STAT4 has been demonstrated in type A synovial macrophages in rheumatoid tissue taken at the time of joint replacement surgery,9
but the expression of STAT4 in early and active human inflammatory arthritis has not, to our knowledge, been documented. Studies of proteoglycan‐induced arthritis in STAT4 knockout mice have demonstrated an attenuated form of arthritis, suggesting that STAT4 is important in perpetuating inflammation.11
We postulate that STAT4/Jak3/STAT6 dendritic cell expression in seropositive RA reflects a unique pathogenic process, and Jak3/STAT4 expression may be a useful marker for identifying RA at the synovial level. Further large scale studies would explain whether the characteristic histological picture seen in these patients has any clinical application.

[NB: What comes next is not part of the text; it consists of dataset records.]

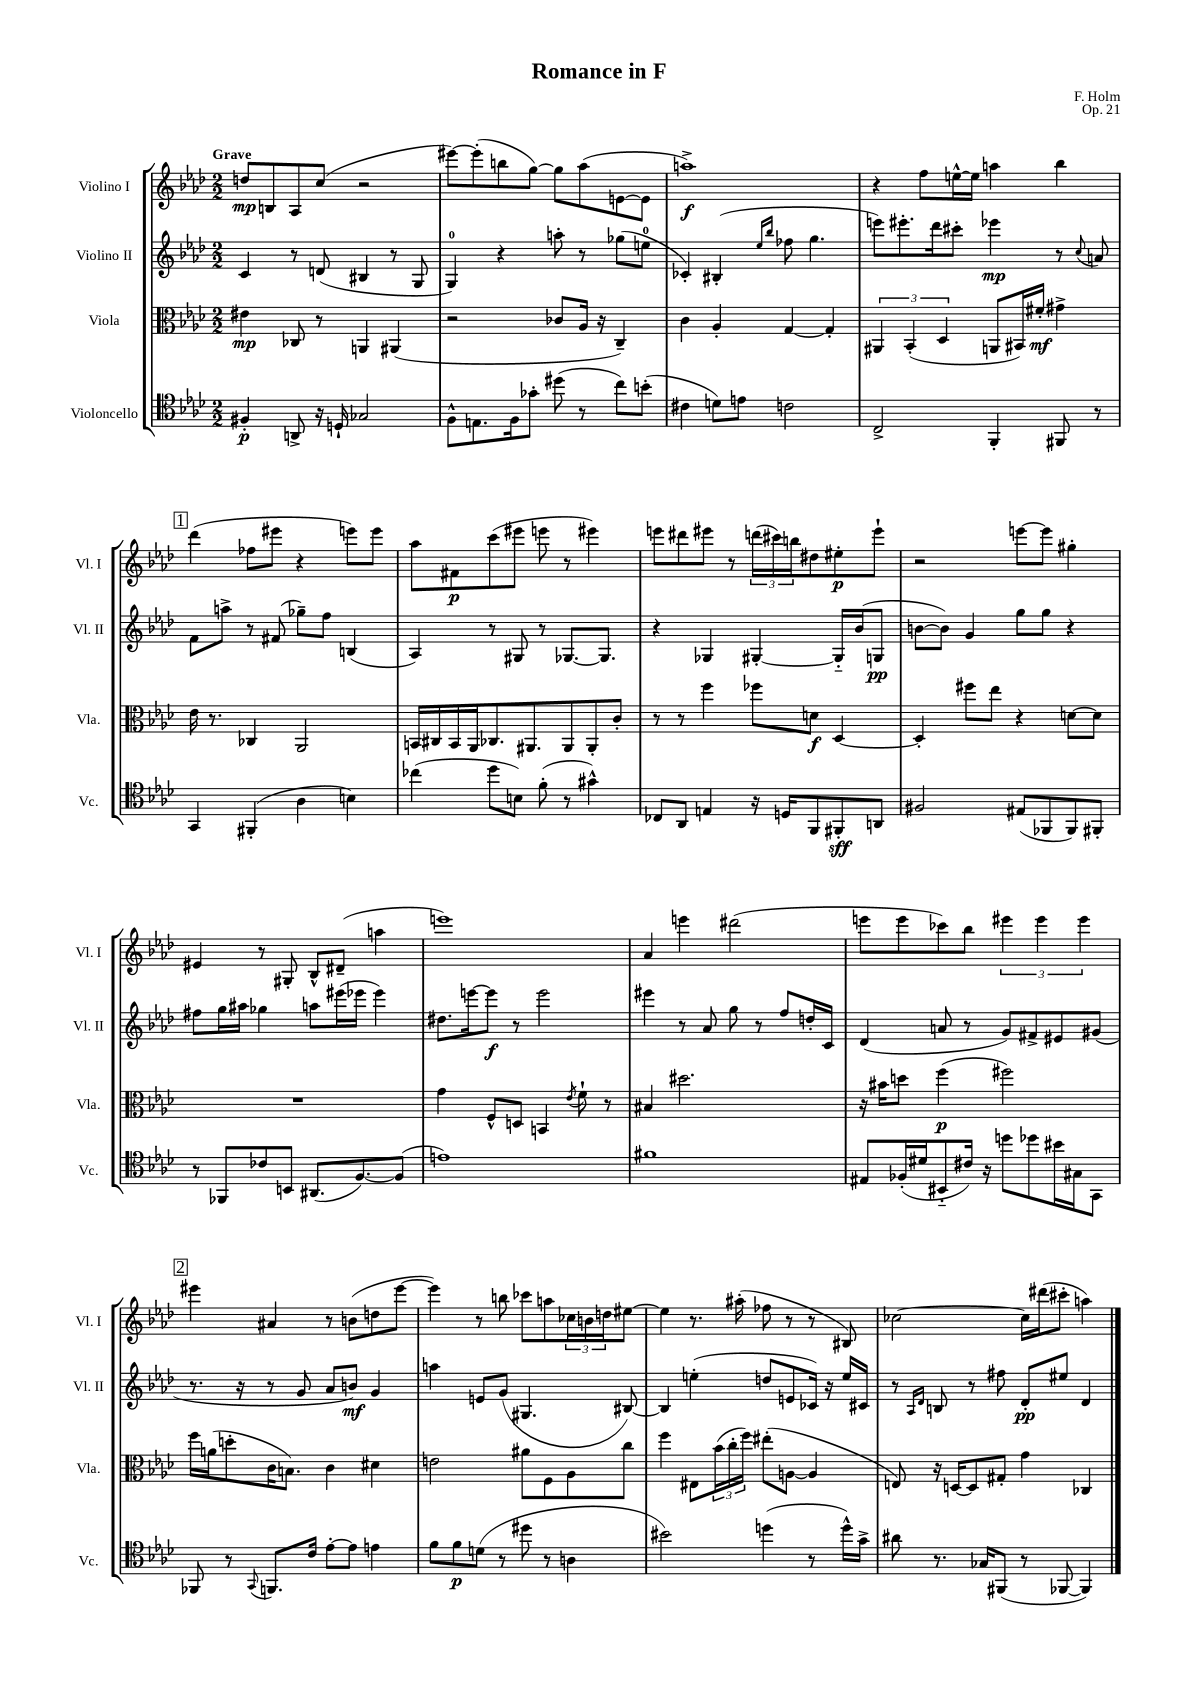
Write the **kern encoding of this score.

**kern	**dynam	**kern	**dynam	**kern	**dynam	**kern	**dynam
*part4	*part4	*part3	*part3	*part2	*part2	*part1	*part1
*staff4	*staff4	*staff3	*staff3	*staff2	*staff2	*staff1	*staff1
*I"Violoncello	*	*I"Viola	*	*I"Violino II	*	*I"Violino I	*
*I'Vc.	*	*I'Vla.	*	*I'Vl. II	*	*I'Vl. I	*
*clefC4	*	*clefC3	*	*clefG2	*	*clefG2	*
*k[b-e-a-d-]	*	*k[b-e-a-d-]	*	*k[b-e-a-d-]	*	*k[b-e-a-d-]	*
*M2/2	*	*M2/2	*	*M2/2	*	*M2/2	*
=1	=1	=1	=1	=1	=1	=1	=1
!	!	!	!	!	!	!LO:TX:a:B:t=Grave	!
4F#X'/	p	4e#X\	mp	4c/	.	8ddn/L	mp
.	.	.	.	.	.	8Bn/	.
8AAn^/	.	8C-X/	.	8r	.	8A-/	.
16r	.	8r	.	(8dn/	.	(8cc/J	.
16Dn`/	.	.	.	.	.	.	.
2G-X/	.	4AAn/	.	4B#X/	.	2r	.
.	.	(4AA#X/	.	8r	.	.	.
.	.	.	.	8G/	.	.	.
=2	=2	=2	=2	=2	=2	=2	=2
8F^^\L	.	2r	.	4G/)	.	[8eee#X\L)	.
8.En\	.	.	.	.	.	(8eee#'\]	.
.	.	.	.	4r	.	8bbn\	.
16F\k	.	.	.	.	.	.	.
8g-X'\J	.	.	.	.	.	[8gg\J)	.
(8dd#X\	.	8c-X/L	.	8aan'\	.	8gg\L]	.
8r	.	16A-/Jk	.	8r	.	(8aa-\	.
.	.	16r	.	.	.	.	.
8cc\L)	.	4C~/)	.	(8gg-X\L	.	[8en\	.
(8bn'\J	.	.	.	8een\J	.	8e\J]	.
=3	=3	=3	=3	=3	=3	=3	=3
4c#X\	.	4c\	.	4c-X'/)	.	1aan^)	f
8dn\L)	.	4A-'/	.	(4B#X'/	.	.	.
8en\J	.	.	.	.	.	.	.
.	.	.	.	16qqee-/LL	.	.	.
.	.	.	.	16qqbb-/JJ	.	.	.
2cn\	.	[4G/	.	8ff-X\	.	.	.
.	.	.	.	4.gg\	.	.	.
.	.	4G'/]	.	.	.	.	.
=4	=4	=4	=4	=4	=4	=4	=4
2C^/	.	6AA#X/	.	8eeen\L)	.	4r	.
.	.	.	.	8.eee#X'\	.	.	.
.	.	(6BB-'/	.	.	.	.	.
.	.	.	.	.	.	8ff\L	.
.	.	.	.	16ddd-\k	.	.	.
.	.	6D-/	.	.	.	.	.
.	.	.	.	8ccc#X'\J	.	[16een^^\L	.
.	.	.	.	.	.	16ee\JJ]	.
4FF'/	.	8AAn/L	.	4eee-X\	mp	4aan\	.
.	.	16BB#X/L)	.	.	.	.	.
.	.	16f#X'/JJ	mf	.	.	.	.
8FF#X/	.	4g#X^\	.	8r	.	4bb-\	.
.	.	.	.	8qqcc/	.	.	.
8r	.	.	.	8an/	.	.	.
!!LO:LB:g=z
!!LO:REH:place=s1:t=1
=5	=5	=5	=5	=5	=5	=5	=5
4GG/	.	16e-\	.	8f\L	.	(4ddd-\	.
.	.	8.r	.	.	.	.	.
.	.	.	.	8aan^\J	.	.	.
(4FF#X'/	.	4C-X/	.	8r	.	8ff-X\L	.
.	.	.	.	(8f#X/	.	8eee#X\J	.
4A-\	.	2AA-/	.	8gg-X~\L)	.	4r	.
.	.	.	.	8ff\J	.	.	.
4Bn\)	.	.	.	(4Bn/	.	8eeen\L)	.
.	.	.	.	.	.	8eee\J	.
=6	=6	=6	=6	=6	=6	=6	=6
(4cc-X\	.	16BBn/LL	.	4A-/)	.	8aa-\L	.
.	.	16C#X/	.	.	.	.	.
.	.	16BB/	.	.	.	8f#X\	p
.	.	16AA-/J	.	.	.	.	.
8dd-\L	.	8.C-X/	.	8r	.	(8ccc\	.
8Bn\J)	.	.	.	8G#X/	.	8eee#X\J	.
.	.	8.AA#X/	.	.	.	.	.
(8f'\	.	.	.	8r	.	8eeen\	.
8r	.	8AA#/	.	[8.G-X/L	.	8r	.
4g#X^^\)	.	8AA#'/	.	.	.	4eee#X\)	.
.	.	.	.	8.G-/J]	.	.	.
.	.	8c'/J	.	.	.	.	.
=7	=7	=7	=7	=7	=7	=7	=7
8C-X/L	.	8r	.	4r	.	8eeen\L	.
8AA-/J	.	8r	.	.	.	8ddd#X\	.
4En/	.	4ff\	.	4G-X/	.	8eee#X\J	.
.	.	.	.	.	.	8r	.
16r	.	8ff-X\L	.	[4G#X'/	.	(24dddn\LL	.
.	.	.	.	.	.	24ccc#X\)	.
16Dn/KL	.	.	.	.	.	.	.
.	.	.	.	.	.	24bbn\J	.
8FF/	.	8dn\J	f	.	.	8dd#X\	.
8FF#X'/	sff	[4D-/	.	16G#/LL]	.	8ee#X'\	p
.	.	.	.	(16b-/J	.	.	.
8AAn/J	.	.	.	8Gn/J	pp	8eee#`\J	.
=8	=8	=8	=8	=8	=8	=8	=8
2F#X/	.	4D-'/]	.	[8bn\L	.	2r	.
.	.	.	.	8b\J])	.	.	.
.	.	8ff#X\L	.	4g/	.	.	.
.	.	8ee-\J	.	.	.	.	.
(8E#X/L	.	4r	.	8gg\L	.	[8eeen\L	.
8FF-X/	.	.	.	8gg\J	.	8eee\J]	.
8FF-/)	.	[8dn\L	.	4r	.	4gg#X'\	.
8FF#X'/J	.	8d\J]	.	.	.	.	.
!!LO:LB:g=z
=9	=9	=9	=9	=9	=9	=9	=9
8r	.	1r	.	8ff#X\L	.	4e#X/	.
8FF-X/L	.	.	.	16gg\L	.	.	.
.	.	.	.	16aa#X\JJ	.	.	.
8c-X/	.	.	.	4gg-X\	.	8r	.
8BBn/J	.	.	.	.	.	8G#X'/	.
(8.AA#X/L	.	.	.	8aan\L	.	8B-^^/L	.
.	.	.	.	(16eee#X\L	.	(8d#X~/J	.
[8.F/)	.	.	.	16eee-X\JJ	.	.	.
.	.	.	.	4eee-\)	.	4aan\	.
(8F/J]	.	.	.	.	.	.	.
=10	=10	=10	=10	=10	=10	=10	=10
1en)	.	4g\	.	8.dd#X\L	.	1eeen)	.
.	.	.	.	[16eeen\k	.	.	.
.	.	8F^^/L	.	8eee\J]	f	.	.
.	.	8Dn/J	.	8r	.	.	.
.	.	4BBn/	.	2eee\	.	.	.
.	.	8qe-/	.	.	.	.	.
.	.	8f`\	.	.	.	.	.
.	.	8r	.	.	.	.	.
=11	=11	=11	=11	=11	=11	=11	=11
1f#X	.	4B#X/	.	4eee#X\	.	4a-/	.
.	.	2.dd#X\	.	8r	.	4eeen\	.
.	.	.	.	8a-/	.	.	.
.	.	.	.	8gg\	.	(2ddd#X\	.
.	.	.	.	8r	.	.	.
.	.	.	.	8ff/L	.	.	.
.	.	.	.	16ddn'/L	.	.	.
.	.	.	.	16c/JJ	.	.	.
=12	=12	=12	=12	=12	=12	=12	=12
8E#X/L	.	16r	.	(4d-/	.	8eeen\L	.
.	.	16b#X\KL	.	.	.	.	.
(16F-X'/L	.	8ddn\J	.	.	.	8eee\	.
16d#X/J	.	.	.	.	.	.	.
8BB#X/	.	(4ff\	p	8an/	.	8ccc-X\)	.
16c#X/Jk)	.	.	.	8r	.	8bb-\J	.
16r	.	.	.	.	.	.	.
8ddn\L	.	2ff#X\)	.	8g/L)	.	6eee#X\	.
8dd-X\	.	.	.	8f#X^/	.	.	.
.	.	.	.	.	.	6eee#\	.
16b#X\L	.	.	.	8e#X/	.	.	.
16G#X\J	.	.	.	.	.	.	.
.	.	.	.	.	.	6eee#\	.
8GG\J	.	.	.	(8g#X/J	.	.	.
!!LO:LB:g=z
!!LO:REH:place=s1:t=2
=13	=13	=13	=13	=13	=13	=13	=13
8FF-X/	.	16ff\LL	.	8.r	.	4eee#X\	.
.	.	(16an\J	.	.	.	.	.
8r	.	8ddn'\	.	.	.	.	.
.	.	.	.	16r	.	.	.
8qqGG/	.	.	.	.	.	.	.
8.FFn/L	.	16c\K	.	8r	.	4a#X/	.
.	.	8.Bn\J)	.	.	.	.	.
.	.	.	.	8g/	.	.	.
16c/Jk	.	.	.	.	.	.	.
[8e-'\L	.	4c\	.	8a-/L	.	8r	.
8e-\J]	.	.	.	8bn/J)	mf	(8bn\L	.
4en\	.	4d#X\	.	4g/	.	8ddn\	.
.	.	.	.	.	.	[8eee#\J	.
=14	=14	=14	=14	=14	=14	=14	=14
8f\L	.	2en\	.	4aan\	.	4eee#\])	.
8f\	p	.	.	.	.	.	.
(8dn\J	.	.	.	8en/L	.	8r	.
8r	.	.	.	(8g/J	.	8bbn\	.
8dd#X\	.	8a#X\L	.	4.G#X/	.	8ccc-X\L	.
8r	.	8F\	.	.	.	8aan\	.
4An\	.	8A-\	.	.	.	24cc-X\L	.
.	.	.	.	.	.	24bn\	.
.	.	.	.	.	.	24ddn\J	.
.	.	8cc\J	.	[8B#X/)	.	[8ee#X\J	.
=15	=15	=15	=15	=15	=15	=15	=15
2b#X\)	.	4ff\	.	4B#/]	.	4ee#\]	.
.	.	8E#X\L	.	(4een'\	.	8.r	.
.	.	(24b-\L	.	.	.	.	.
.	.	24cc'\	.	.	.	.	.
.	.	.	.	.	.	(16aa#X'\	.
.	.	24ff\JJ)	.	.	.	.	.
(4ddn\	.	(8ee#X'\L	.	8ddn/L	.	8ff-X\	.
.	.	[8An\J	.	8en/	.	8r	.
8r	.	4A/]	.	16c-X/Jk)	.	8r	.
.	.	.	.	16r	.	.	.
16dd^^\LL)	.	.	.	16ee/LL	.	8B#X/)	.
16g^\JJ	.	.	.	16c#X/JJ	.	.	.
=16	=16	=16	=16	=16	=16	=16	=16
8a#X\	.	8En/)	.	8r	.	[2cc-X\	.
.	.	.	.	16qqA-/LL	.	.	.
.	.	.	.	16qqd-/JJ	.	.	.
8.r	.	16r	.	8Bn/	.	.	.
.	.	[16Dn/KL	.	.	.	.	.
.	.	8D/]	.	8r	.	.	.
16G-X/KL	.	.	.	.	.	.	.
(8FF#X/J	.	8G#X'/J	.	8ff#X\	.	.	.
8r	.	4g\	.	8d-'/L	pp	16cc-\LL]	.
.	.	.	.	.	.	(16ddd#X\J	.
[8FF-X/	.	.	.	8ee#X/J	.	8ccc#X'\J	.
4FF-/])	.	4C-X/	.	4d-/	.	4aan\)	.
==	==	==	==	==	==	==	==
*-	*-	*-	*-	*-	*-	*-	*-
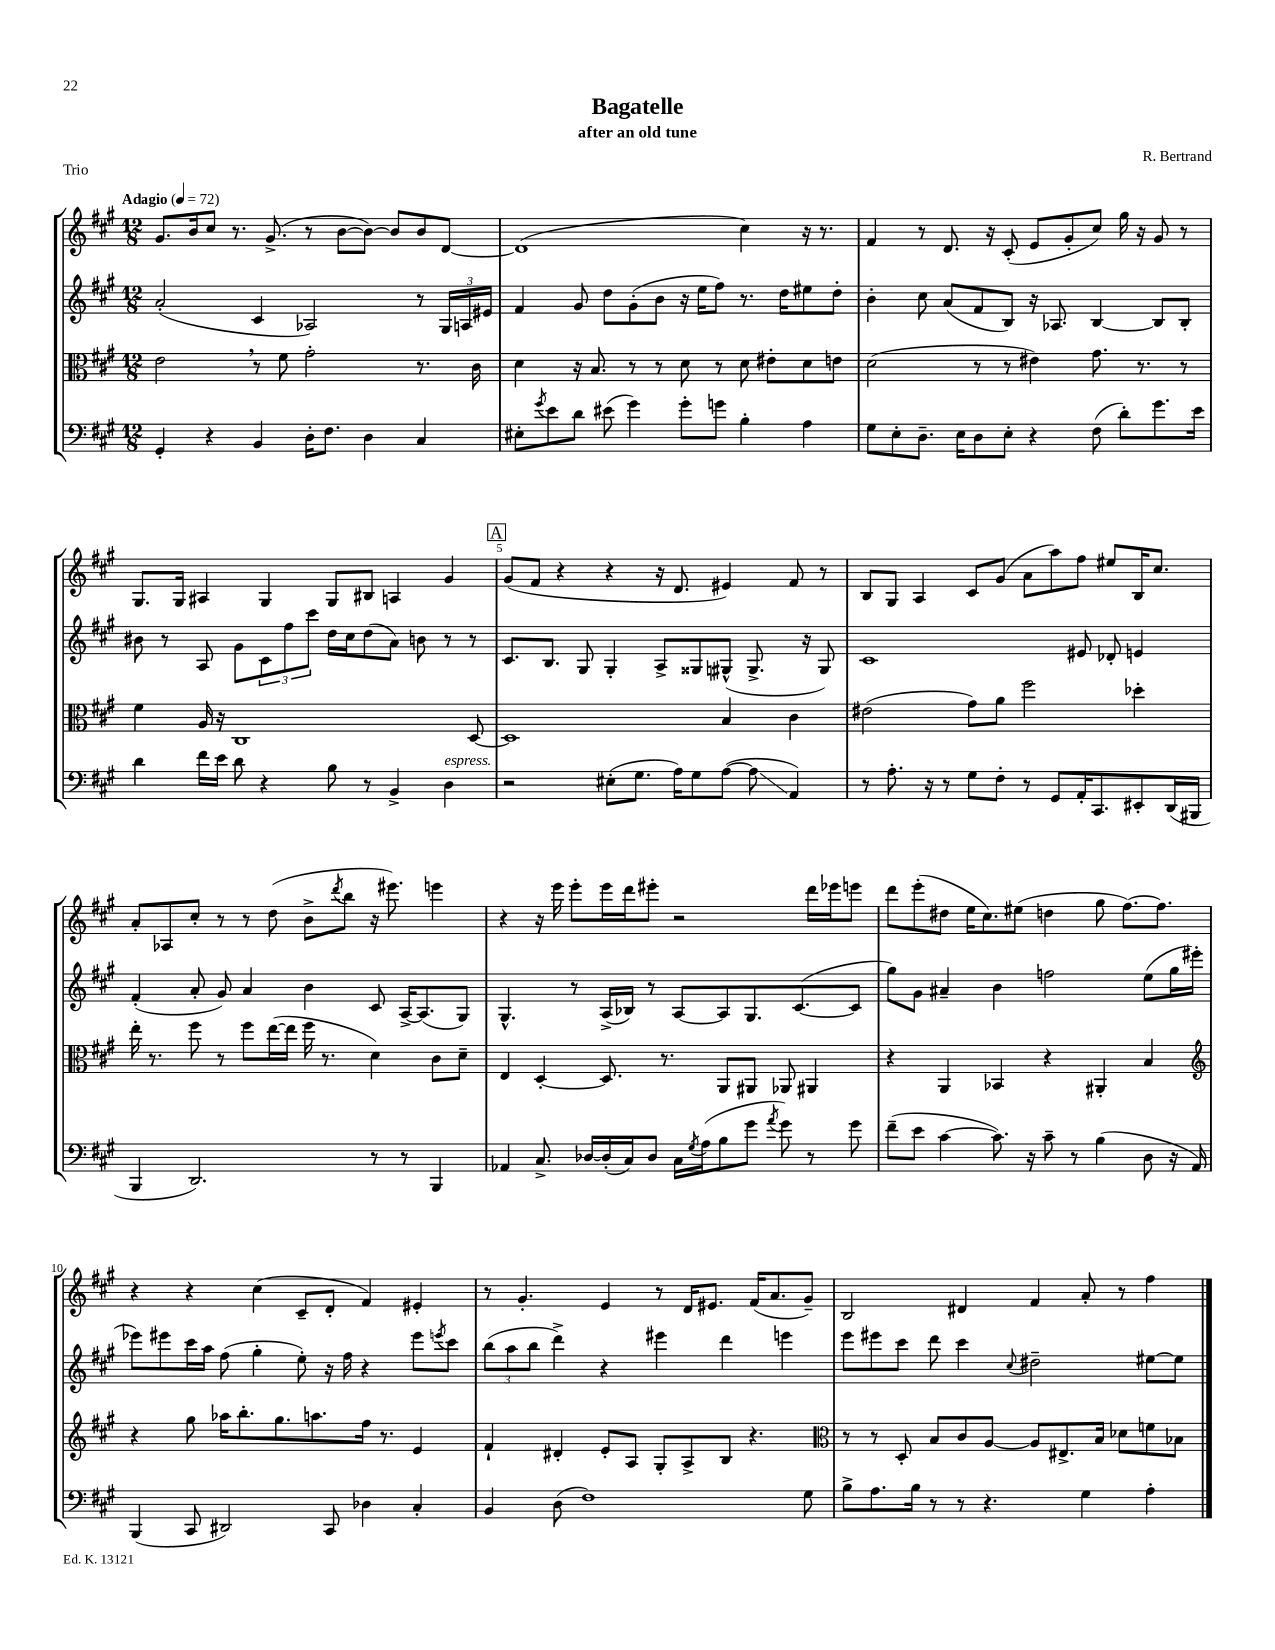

Our findings identify alternative pathways to modulate dendritic cell maturation in RA. Jak3, in particular, is an attractive target. Its expression is largely limited to haematopoietic cell lines and in addition to its roles in dendritic cell activation, it is also responsible for signalling of multiple cytokines important in lymphocyte activation through haematopoietin receptors (namely, IL2, IL7, IL9, and IL15)5
. Jak3 inhibition would have the potential to alter dendritic cell maturation at a time when the inflammatory process is still evolving and therefore may provide long term disease modulating activity. An orally bioavailable Jak3 antagonist has been found to reduce transplant rejection in two animal models.28
In conclusion, we have documented the differential expression of Jak‐STAT signalling pathways in four groups of synovial tissue. STAT1 expression was up regulated in inflammatory arthritis, consistent with its role in IFNγ and IL6 signalling. Our preliminary work shows that Jak3 and STAT4 are uniquely and prominently expressed by dendritic cells in RF positive patients with RA. These findings suggest a pathogenic process unique to seropositive RA. Intense Jak3, STAT6, and STAT4 protein expression is likely to correspond with an early stage of dendritic cell activation. Their characteristic staining profile raises the possibility of an alternative marker which could be used to identify dendritic cells in frozen synovial tissue and may also provide a method for identifying RA at the level of the synovium. Our findings suggest that Jak3 inhibition may be an appropriate therapeutic target in inflammatory arthritis and especially seropositive RA. Animal model studies may further define any therapeutic roles of a Jak3‐specific inhibitor in the treatment of RA.